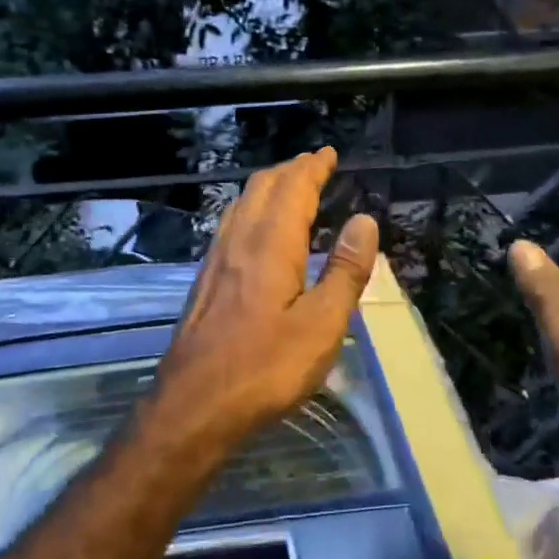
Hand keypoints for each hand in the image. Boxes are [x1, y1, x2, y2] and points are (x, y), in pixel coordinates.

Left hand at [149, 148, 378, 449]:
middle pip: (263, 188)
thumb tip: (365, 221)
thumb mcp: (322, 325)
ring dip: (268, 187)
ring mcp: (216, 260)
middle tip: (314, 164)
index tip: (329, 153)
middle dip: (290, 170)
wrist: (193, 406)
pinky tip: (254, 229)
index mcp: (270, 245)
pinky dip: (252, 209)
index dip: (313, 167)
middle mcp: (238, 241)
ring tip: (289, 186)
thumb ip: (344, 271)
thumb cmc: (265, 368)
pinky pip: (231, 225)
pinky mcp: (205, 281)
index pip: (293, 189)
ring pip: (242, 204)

* * *

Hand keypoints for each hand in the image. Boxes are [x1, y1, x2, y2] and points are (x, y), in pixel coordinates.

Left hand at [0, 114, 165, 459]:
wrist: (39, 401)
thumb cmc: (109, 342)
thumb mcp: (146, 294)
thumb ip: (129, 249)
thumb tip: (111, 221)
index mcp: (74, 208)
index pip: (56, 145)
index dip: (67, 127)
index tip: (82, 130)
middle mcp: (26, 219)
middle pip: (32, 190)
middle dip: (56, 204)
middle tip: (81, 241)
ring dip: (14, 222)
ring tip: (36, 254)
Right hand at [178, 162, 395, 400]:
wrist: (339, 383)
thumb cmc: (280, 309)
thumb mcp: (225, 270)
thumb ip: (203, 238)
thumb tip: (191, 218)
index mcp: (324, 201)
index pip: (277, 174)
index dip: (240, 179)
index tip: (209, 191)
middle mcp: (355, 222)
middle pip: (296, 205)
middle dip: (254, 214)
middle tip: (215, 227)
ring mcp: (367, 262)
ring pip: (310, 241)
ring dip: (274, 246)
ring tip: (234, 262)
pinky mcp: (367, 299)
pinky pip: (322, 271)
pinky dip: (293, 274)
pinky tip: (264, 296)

--

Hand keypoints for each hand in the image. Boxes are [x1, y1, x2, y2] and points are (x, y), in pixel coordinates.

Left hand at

## EXERCISE PROMPT
Scan the listing above for the line that has "thumb mcp: (146, 294)", then copy exactly from that line through the line that has "pinky tip: (264, 296)".

## RESULT FOR THIS EXERCISE
thumb mcp: (146, 294)
thumb ip: (129, 249)
thumb tip: (111, 221)
index mcp: (74, 208)
index pip: (56, 145)
index dip: (67, 127)
index tip: (82, 130)
middle mcp: (26, 219)
middle pip: (32, 190)
middle dip: (56, 204)
middle tip: (81, 241)
ring dip: (14, 222)
ring tip: (36, 254)
Right hand at [178, 162, 395, 400]:
wrist: (339, 383)
thumb cmc: (280, 309)
thumb mcp: (225, 270)
thumb ip: (203, 238)
thumb tip: (191, 218)
index mcp: (324, 201)
index pip: (277, 174)
index dip: (240, 179)
index tip: (209, 191)
middle mcp: (355, 222)
middle pip: (296, 205)
middle dip: (254, 214)
middle tip: (215, 227)
ring mcp: (367, 262)
ring pip: (310, 241)
ring dip: (274, 246)
ring tip: (234, 262)
pinky mcp: (367, 299)
pinky pip: (322, 271)
pinky dip: (293, 274)
pinky tip: (264, 296)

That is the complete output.